(Text segment)
────────────────────────────────────────
I would find it incredibly useful if I could do a Find/Replace such that I could reliably rename symbols like variables and function names. I envision that this would be based on scopes and that it would constrain Find/Replace to exact matches of entire scopes. In Erlang this would enable me to rename variables by doing a Find/Replace of exact scope match for variable.other.erlang.
On Mar 29, 2008, at 10:37 PM, Alain O'Dea wrote:
I would find it incredibly useful if I could do a Find/Replace such that I could reliably rename symbols like variables and function names. I envision that this would be based on scopes and that it would constrain Find/Replace to exact matches of entire scopes. In Erlang this would enable me to rename variables by doing a Find/ Replace of exact scope match for variable.other.erlang.
Actually, search and replace is more powerful than the scope matching in language grammars. Find and replace regex can match multiple lines.
What you could do is look at the language definition file and find out the regex that's used to scope variables and then modify it to search and replace the specific variables you're looking for.
Maybe this could be automated in a command somehow. But, currently TextMate wouldn't be able to do what you're asking in any but the currently open document, since it doesn't even parse any files that it doesn't have open, and a command isn't capable of accessing the parsed version of any but the frontmost document anyway.
Maybe you could do something with a ruby script that parses all the files in the project or something similar and asks you what variables you want to replace.
Personally, I wouldn't touch something like this because of the pain that it would take to debug it.
On 30-Mar-08, at 3:18 PM, Thomas Aylott - subtleGradient wrote:
On Mar 29, 2008, at 10:37 PM, Alain O'Dea wrote:
I would find it incredibly useful if I could do a Find/Replace such that I could reliably rename symbols like variables and function names. I envision that this would be based on scopes and that it would constrain Find/Replace to exact matches of entire scopes. In Erlang this would enable me to rename variables by doing a Find/ Replace of exact scope match for variable.other.erlang.
Actually, search and replace is more powerful than the scope matching in language grammars. Find and replace regex can match multiple lines.
What you could do is look at the language definition file and find out the regex that's used to scope variables and then modify it to search and replace the specific variables you're looking for.
────────────────────────────────────────
(Work item) Can you resume the Find/Replace thread, starting right after its last sentence? The entries that come next have nothing to do with the Find/Replace thread.

(Provided data)
────────────────────────────────────────
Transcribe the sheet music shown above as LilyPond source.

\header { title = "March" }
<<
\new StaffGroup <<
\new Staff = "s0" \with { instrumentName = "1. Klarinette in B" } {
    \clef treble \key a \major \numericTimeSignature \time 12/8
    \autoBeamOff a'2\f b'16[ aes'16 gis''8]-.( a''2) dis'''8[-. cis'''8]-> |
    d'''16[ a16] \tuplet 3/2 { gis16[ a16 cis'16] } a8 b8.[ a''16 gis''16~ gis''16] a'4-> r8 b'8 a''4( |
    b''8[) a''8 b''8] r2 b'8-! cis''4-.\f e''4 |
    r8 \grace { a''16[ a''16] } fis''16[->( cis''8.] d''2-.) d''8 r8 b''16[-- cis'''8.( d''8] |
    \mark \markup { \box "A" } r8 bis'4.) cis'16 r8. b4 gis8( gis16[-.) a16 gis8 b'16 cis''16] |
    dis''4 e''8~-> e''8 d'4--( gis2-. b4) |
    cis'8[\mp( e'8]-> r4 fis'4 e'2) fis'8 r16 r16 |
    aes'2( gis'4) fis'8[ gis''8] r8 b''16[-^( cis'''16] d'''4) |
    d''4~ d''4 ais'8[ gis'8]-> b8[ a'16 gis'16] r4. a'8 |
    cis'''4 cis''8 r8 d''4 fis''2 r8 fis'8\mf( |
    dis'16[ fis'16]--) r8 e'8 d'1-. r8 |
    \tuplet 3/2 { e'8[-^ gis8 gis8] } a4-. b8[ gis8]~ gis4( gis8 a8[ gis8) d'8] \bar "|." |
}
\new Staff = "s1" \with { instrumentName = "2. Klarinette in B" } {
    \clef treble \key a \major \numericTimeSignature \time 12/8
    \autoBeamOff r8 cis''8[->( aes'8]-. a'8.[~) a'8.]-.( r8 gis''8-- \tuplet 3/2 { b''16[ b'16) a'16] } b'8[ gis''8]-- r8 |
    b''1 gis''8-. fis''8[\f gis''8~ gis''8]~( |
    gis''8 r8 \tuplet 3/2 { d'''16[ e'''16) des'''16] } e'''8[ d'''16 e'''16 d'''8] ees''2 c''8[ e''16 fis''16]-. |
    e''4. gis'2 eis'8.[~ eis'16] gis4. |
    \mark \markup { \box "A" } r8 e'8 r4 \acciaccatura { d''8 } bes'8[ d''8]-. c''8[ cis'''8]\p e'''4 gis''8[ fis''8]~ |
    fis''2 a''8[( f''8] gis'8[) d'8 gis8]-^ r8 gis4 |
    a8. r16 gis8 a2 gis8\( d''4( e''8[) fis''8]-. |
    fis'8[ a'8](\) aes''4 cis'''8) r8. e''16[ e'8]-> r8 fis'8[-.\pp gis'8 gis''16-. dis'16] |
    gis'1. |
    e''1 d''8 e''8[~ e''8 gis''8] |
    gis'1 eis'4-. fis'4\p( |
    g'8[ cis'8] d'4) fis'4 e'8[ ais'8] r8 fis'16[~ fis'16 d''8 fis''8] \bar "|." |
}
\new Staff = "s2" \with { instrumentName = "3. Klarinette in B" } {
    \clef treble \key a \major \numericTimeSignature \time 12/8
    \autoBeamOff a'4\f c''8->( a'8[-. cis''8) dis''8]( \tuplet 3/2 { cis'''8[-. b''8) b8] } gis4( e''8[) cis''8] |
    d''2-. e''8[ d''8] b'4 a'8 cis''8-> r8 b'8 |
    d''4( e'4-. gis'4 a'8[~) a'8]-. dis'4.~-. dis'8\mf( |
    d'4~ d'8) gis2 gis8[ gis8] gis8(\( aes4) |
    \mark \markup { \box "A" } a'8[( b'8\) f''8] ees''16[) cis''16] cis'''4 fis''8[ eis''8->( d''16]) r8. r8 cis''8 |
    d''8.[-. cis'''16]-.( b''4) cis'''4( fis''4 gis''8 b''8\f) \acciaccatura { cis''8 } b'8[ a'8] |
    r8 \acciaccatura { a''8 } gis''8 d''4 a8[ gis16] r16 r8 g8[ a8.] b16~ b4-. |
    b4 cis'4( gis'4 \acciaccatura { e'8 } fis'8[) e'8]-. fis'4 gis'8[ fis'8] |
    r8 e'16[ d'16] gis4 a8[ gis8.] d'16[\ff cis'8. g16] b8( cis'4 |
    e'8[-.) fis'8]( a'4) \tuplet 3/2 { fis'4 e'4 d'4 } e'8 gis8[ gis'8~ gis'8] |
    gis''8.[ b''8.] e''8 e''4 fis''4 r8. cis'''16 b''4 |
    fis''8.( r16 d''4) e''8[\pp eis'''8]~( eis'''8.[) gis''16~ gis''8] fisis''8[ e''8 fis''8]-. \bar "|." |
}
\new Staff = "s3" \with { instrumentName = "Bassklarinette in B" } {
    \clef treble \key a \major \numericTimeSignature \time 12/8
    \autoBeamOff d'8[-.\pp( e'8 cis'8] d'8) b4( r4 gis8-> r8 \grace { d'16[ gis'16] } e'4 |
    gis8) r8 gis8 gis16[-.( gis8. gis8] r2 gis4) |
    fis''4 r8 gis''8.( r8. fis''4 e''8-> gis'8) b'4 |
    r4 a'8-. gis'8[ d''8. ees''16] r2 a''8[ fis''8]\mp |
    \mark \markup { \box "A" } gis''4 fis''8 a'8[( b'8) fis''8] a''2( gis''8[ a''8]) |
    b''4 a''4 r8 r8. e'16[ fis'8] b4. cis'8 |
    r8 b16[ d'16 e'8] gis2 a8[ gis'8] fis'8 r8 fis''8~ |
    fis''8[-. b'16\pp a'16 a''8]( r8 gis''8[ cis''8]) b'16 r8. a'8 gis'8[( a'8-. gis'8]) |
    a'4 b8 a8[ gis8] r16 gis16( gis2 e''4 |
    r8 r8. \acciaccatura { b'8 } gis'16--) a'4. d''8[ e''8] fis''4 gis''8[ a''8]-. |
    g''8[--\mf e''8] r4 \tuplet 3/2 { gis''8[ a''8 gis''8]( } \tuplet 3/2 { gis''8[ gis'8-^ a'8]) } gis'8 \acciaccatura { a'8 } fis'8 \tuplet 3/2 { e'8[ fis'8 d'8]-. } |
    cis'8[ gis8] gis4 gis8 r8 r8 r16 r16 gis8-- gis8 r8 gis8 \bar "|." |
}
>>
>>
────────────────────────────────────────
(Output)
Maybe this could be automated in a command somehow. But, currently TextMate wouldn't be able to do what you're asking in any but the currently open document, since it doesn't even parse any files that it doesn't have open, and a command isn't capable of accessing the parsed version of any but the frontmost document anyway.
Maybe you could do something with a ruby script that parses all the files in the project or something similar and asks you what variables you want to replace.
Personally, I wouldn't touch something like this because of the pain that it would take to debug it.
I see how your suggestion would work for Erlang, where variables are lexically distinct from other symbols. However, just grabbing the regex for variables from the language file won't suffice because it loses the state/context in which that regex validly extracts variables from the stream of text. Even in Erlang, this is a problem because capitalized words (which Erlang's variables must be) can appear in comments, strings, and other contexts where they are not logically variables.
You mentioned by that a command isn't capable of accessing the parsed version of any of the frontmost document. Does that mean that the parsed version of the frontmost document is somehow accessible to commands? That would be immensely useful to me for a variety of purposes.
On Mar 31, 2008, at 8:32 PM, Alain O'Dea wrote:
You mentioned by that a command isn't capable of accessing the parsed version of any of the frontmost document. Does that mean that the parsed version of the frontmost document is somehow accessible to commands? That would be immensely useful to me for a variety of purposes.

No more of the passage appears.